Quote the entries below from the line with "wf.vspforme.com" through the line with "3 If you purchase", both ends included, and only those lines.

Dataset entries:
--------

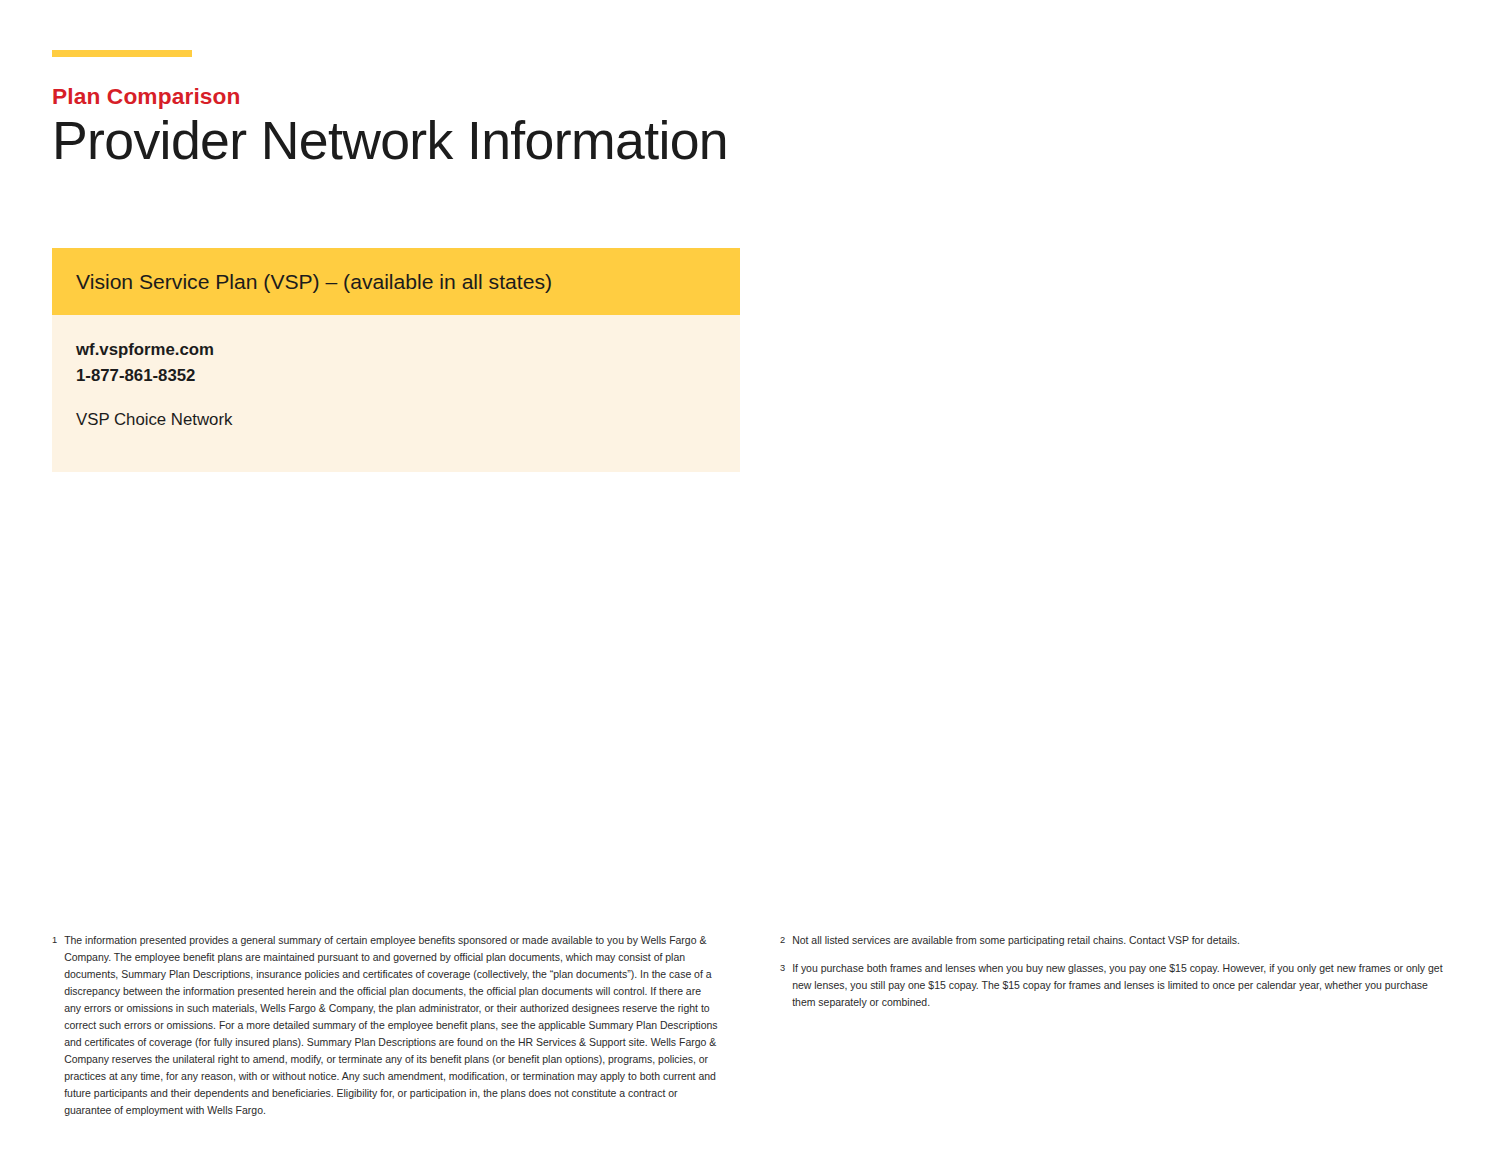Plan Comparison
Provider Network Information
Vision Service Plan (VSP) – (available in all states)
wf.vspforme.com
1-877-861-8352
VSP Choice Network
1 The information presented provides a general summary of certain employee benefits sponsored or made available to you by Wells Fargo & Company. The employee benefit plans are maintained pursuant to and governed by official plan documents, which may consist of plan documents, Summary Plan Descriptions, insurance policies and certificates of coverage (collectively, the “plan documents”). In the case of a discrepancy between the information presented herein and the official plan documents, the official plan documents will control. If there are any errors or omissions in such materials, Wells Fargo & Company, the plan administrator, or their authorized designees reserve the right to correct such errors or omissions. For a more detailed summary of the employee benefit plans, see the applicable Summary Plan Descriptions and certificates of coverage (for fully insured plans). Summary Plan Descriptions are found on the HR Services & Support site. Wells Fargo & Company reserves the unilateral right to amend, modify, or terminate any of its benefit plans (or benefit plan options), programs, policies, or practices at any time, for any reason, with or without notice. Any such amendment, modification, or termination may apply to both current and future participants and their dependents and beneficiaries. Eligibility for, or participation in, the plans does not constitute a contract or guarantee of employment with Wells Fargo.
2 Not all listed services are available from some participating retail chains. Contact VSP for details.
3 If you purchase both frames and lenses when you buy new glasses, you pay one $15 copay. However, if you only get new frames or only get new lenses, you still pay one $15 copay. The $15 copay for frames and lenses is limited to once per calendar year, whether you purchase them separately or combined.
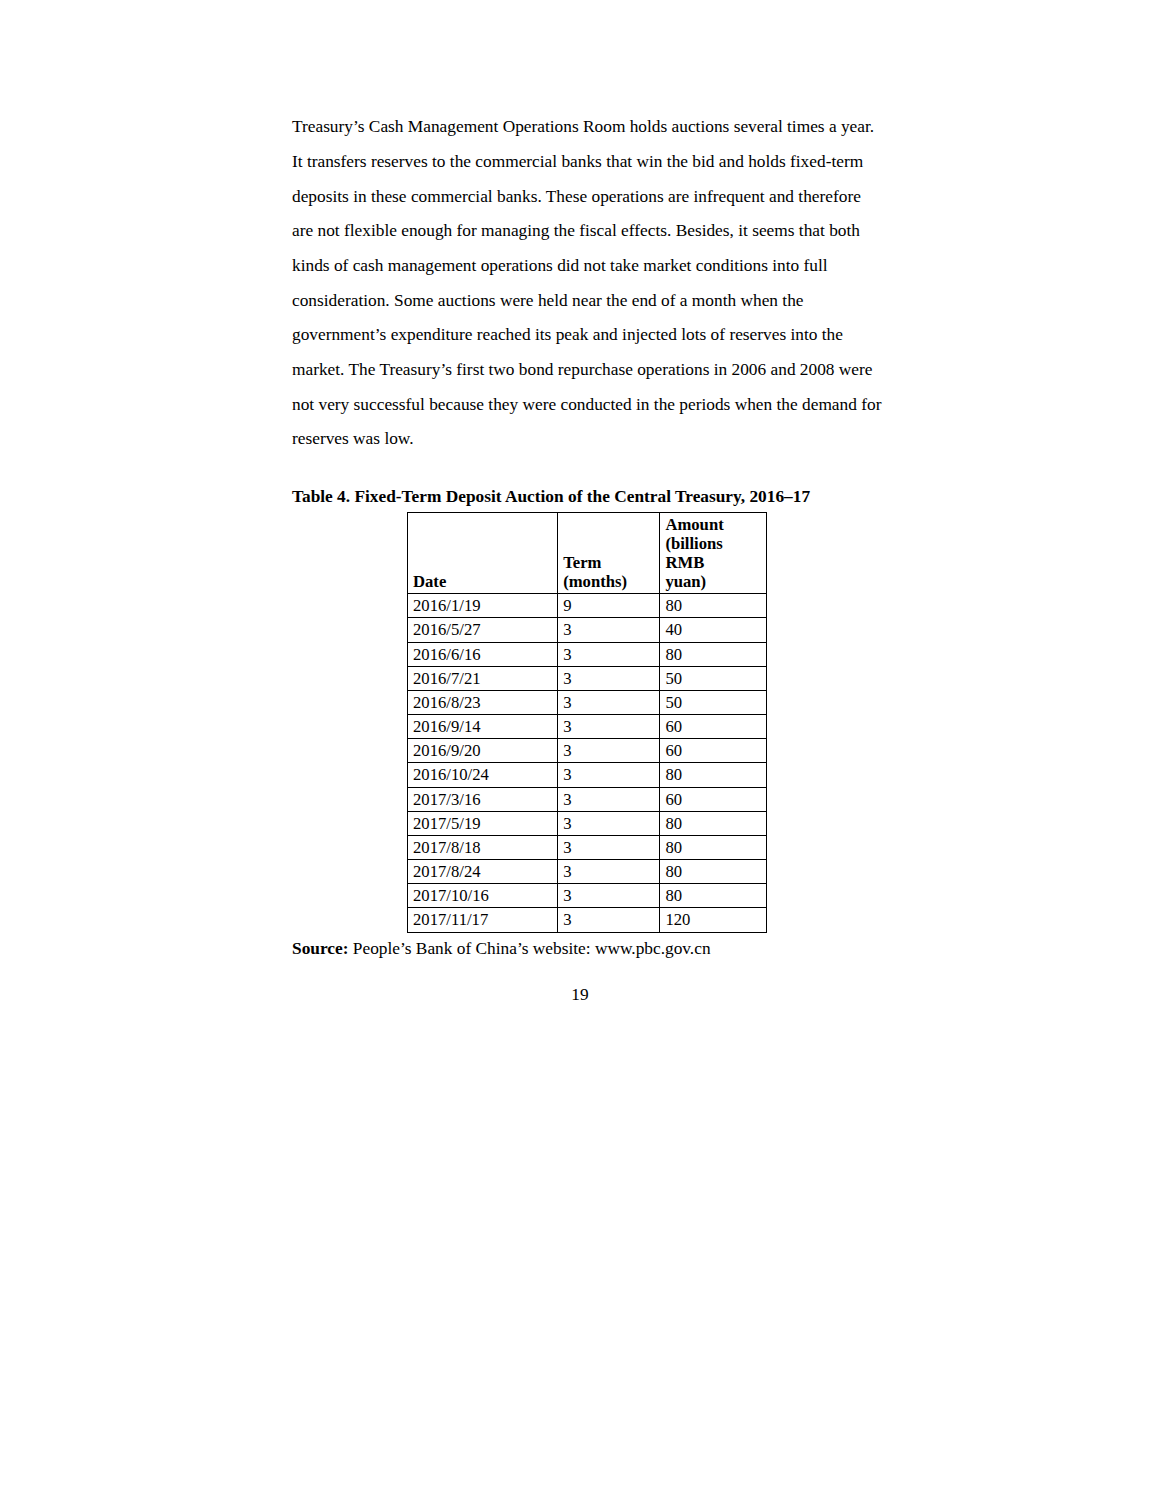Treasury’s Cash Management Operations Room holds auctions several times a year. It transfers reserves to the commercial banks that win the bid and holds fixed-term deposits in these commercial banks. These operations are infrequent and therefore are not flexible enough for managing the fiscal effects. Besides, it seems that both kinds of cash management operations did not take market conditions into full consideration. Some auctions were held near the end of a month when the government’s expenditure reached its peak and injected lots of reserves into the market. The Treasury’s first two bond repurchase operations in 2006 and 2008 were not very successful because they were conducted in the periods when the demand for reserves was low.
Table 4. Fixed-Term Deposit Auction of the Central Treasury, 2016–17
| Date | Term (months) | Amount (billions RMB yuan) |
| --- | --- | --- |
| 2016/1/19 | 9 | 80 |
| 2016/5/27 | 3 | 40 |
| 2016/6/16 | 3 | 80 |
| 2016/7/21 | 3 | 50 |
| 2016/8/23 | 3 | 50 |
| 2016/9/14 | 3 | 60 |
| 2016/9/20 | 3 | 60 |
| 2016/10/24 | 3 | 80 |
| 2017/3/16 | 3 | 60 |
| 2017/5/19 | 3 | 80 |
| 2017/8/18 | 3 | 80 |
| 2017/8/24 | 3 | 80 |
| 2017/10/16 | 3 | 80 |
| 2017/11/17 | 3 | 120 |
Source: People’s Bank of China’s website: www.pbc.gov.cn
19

--------

Response to the exercise:
wf.vspforme.com
1-877-861-8352
VSP Choice Network
1 The information presented provides a general summary of certain employee benefits sponsored or made available to you by Wells Fargo & Company. The employee benefit plans are maintained pursuant to and governed by official plan documents, which may consist of plan documents, Summary Plan Descriptions, insurance policies and certificates of coverage (collectively, the “plan documents”). In the case of a discrepancy between the information presented herein and the official plan documents, the official plan documents will control. If there are any errors or omissions in such materials, Wells Fargo & Company, the plan administrator, or their authorized designees reserve the right to correct such errors or omissions. For a more detailed summary of the employee benefit plans, see the applicable Summary Plan Descriptions and certificates of coverage (for fully insured plans). Summary Plan Descriptions are found on the HR Services & Support site. Wells Fargo & Company reserves the unilateral right to amend, modify, or terminate any of its benefit plans (or benefit plan options), programs, policies, or practices at any time, for any reason, with or without notice. Any such amendment, modification, or termination may apply to both current and future participants and their dependents and beneficiaries. Eligibility for, or participation in, the plans does not constitute a contract or guarantee of employment with Wells Fargo.
2 Not all listed services are available from some participating retail chains. Contact VSP for details.
3 If you purchase both frames and lenses when you buy new glasses, you pay one $15 copay. However, if you only get new frames or only get new lenses, you still pay one $15 copay. The $15 copay for frames and lenses is limited to once per calendar year, whether you purchase them separately or combined.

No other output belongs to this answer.